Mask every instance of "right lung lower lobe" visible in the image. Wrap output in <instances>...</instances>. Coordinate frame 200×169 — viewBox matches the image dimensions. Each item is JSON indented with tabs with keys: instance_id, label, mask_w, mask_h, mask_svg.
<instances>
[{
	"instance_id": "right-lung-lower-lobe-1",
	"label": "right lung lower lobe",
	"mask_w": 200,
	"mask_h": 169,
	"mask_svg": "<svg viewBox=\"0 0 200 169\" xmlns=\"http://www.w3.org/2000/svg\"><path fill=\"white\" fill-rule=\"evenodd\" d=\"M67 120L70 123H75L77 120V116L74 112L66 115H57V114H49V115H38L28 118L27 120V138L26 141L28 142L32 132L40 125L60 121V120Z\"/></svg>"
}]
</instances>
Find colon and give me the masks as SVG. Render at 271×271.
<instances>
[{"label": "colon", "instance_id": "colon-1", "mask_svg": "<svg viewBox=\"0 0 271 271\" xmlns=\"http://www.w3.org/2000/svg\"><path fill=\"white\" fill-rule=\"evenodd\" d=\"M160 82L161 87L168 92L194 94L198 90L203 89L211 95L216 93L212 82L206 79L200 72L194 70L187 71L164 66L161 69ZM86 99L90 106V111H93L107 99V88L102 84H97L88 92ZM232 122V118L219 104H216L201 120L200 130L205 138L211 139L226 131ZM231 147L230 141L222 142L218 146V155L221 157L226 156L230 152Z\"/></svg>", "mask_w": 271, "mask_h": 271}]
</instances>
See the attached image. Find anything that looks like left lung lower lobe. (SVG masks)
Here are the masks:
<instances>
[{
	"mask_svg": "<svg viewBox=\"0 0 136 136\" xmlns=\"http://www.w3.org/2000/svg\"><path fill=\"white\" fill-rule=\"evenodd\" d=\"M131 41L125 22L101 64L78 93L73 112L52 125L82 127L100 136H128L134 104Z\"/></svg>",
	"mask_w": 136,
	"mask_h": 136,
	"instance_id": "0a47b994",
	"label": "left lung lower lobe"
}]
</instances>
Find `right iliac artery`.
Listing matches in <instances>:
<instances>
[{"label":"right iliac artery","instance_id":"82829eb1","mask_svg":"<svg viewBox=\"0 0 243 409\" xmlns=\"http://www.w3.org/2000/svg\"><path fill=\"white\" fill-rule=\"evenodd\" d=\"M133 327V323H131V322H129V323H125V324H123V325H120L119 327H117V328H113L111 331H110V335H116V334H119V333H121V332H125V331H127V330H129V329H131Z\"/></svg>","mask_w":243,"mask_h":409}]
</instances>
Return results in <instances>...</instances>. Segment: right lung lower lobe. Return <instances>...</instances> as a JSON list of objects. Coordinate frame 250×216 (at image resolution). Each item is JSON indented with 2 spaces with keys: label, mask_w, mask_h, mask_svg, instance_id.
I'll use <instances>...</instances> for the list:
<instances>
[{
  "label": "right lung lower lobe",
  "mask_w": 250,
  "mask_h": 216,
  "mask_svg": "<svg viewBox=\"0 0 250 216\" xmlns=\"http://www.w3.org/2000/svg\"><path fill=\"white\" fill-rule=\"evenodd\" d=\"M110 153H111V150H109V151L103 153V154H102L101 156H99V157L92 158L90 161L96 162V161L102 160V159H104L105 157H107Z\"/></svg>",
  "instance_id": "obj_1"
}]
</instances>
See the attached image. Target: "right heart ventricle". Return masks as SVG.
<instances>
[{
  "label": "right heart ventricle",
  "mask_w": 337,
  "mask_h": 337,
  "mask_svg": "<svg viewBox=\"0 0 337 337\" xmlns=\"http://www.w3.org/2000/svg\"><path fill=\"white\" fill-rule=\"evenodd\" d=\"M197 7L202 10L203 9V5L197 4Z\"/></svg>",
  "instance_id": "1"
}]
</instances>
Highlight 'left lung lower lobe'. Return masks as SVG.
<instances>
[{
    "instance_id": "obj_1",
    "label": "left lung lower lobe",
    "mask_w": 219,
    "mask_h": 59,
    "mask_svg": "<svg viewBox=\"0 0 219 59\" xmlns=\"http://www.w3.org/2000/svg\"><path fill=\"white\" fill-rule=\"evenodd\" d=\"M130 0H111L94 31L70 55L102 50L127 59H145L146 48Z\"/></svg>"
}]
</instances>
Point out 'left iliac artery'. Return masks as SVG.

....

- _Exercise requirements_:
Locate every line in the records above that contains the string "heart" and copy each of those lines in full. Case counts when matching.

- _Exercise answer_:
See the attached image. Target: "right heart ventricle". Return masks as SVG.
  "label": "right heart ventricle",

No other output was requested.